At a recent rally, thousands of people gathered outside parliament in Hungary’s capital Budapest and chanted “We are brave.” And a small but growing number of teachers are daring to defy the new law.

One of them is 60-year-old Mariann Schiller, who has taught literature to high school students since communist times.

“You cannot say that you will just not talk about it,” Schiller says of discussing LGBTQ issues in the classroom. “Especially if you think of teenagers — they are obviously deeply interested in sexuality and bodies and emotions. What else should they be interested in?”

Schiller jokes that she would have to stop teaching half the classics to follow the law. On a more serious note, she says that some of her colleagues feel they can’t trust their students.

“In almost each class, there are some kids who would report what they heard to their father who would go to the government reporting the teacher,” Schiller says.

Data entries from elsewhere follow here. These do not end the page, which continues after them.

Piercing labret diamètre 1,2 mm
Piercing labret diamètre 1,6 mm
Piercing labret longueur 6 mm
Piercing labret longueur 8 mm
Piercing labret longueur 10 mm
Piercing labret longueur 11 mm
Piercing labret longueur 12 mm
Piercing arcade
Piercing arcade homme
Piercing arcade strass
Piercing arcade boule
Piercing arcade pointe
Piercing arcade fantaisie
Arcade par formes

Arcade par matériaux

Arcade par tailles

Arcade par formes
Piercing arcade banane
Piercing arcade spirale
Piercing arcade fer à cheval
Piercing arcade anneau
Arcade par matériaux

Accusations of scapegoating
The Orban administration argues that teachers have no role to play in sex education, as made clear by Foreign Minister Peter Szijjarto at an EU summit in Brussels in late June, where leaders came to blows over the legislation.”As long as the kids are under the age of 18, the education of theirs regarding sexual orientation is the exclusive right of the parents,” Szijjarto said.

Orban’s spokesperson Zoltan Kovacs told NPR in a statement that this law bans both homosexual and heterosexual propaganda targeted at children.

Luca Dudits, a board member of the LGBTQ rights advocacy group, the Hatter Society, refutes this and says it is the government’s prohibitive policies that are targeting children.

Dudits says the moves are part of the Orban administration’s scapegoating minorities in a bid to cling to power. “It began in 2010, when they made Roma people a public enemy, then it was refugees and migrants, then the homeless, civil society organizations, and now the LGBTQ community,” Dudits says.

Monika Sipos is another teacher refusing to adhere to the law. Sipos, who teaches English in Budapest, says the law excludes young people at a developmentally very fragile time of their lives.

“This law questions the core of the individual’s personality,” Sipos says, adding this is the last thing teenagers need. “You should support them, you should show them that they are acceptable, they are lovable the way they are and this is what is being taken away.”

Sari Szanto, an art teacher in Budapest, agrees and says she’s seen the damage homophobic legislation can do to teenagers. Szanto spent the last decade teaching in Russia, which passed what’s been called a “gay propaganda” law in 2013. She’s dismayed the same is happening in her own country. “The fact that homosexuality or trans issues are a taboo makes these kids much more vulnerable and violence against them will be very hard to address for what it is,” Szanto says.

Earlier this month, members of European Parliament overwhelmingly voted to strongly condemn Hungary’s new legislation, calling it a “clear breach of EU values, principles and law.” The lawmakers urged the EU Commission to withhold funds from its budget and from a coronavirus recovery package.

“This legislation uses the protection of children as an excuse to discriminate against people because of their sexual orientation,” EU Commission President Ursula von der Leyen said, calling it “a disgrace.”

Szanto welcomes the EU pressure but says she is unconvinced European leaders won’t let rights advocates down. She says she can’t let down her students.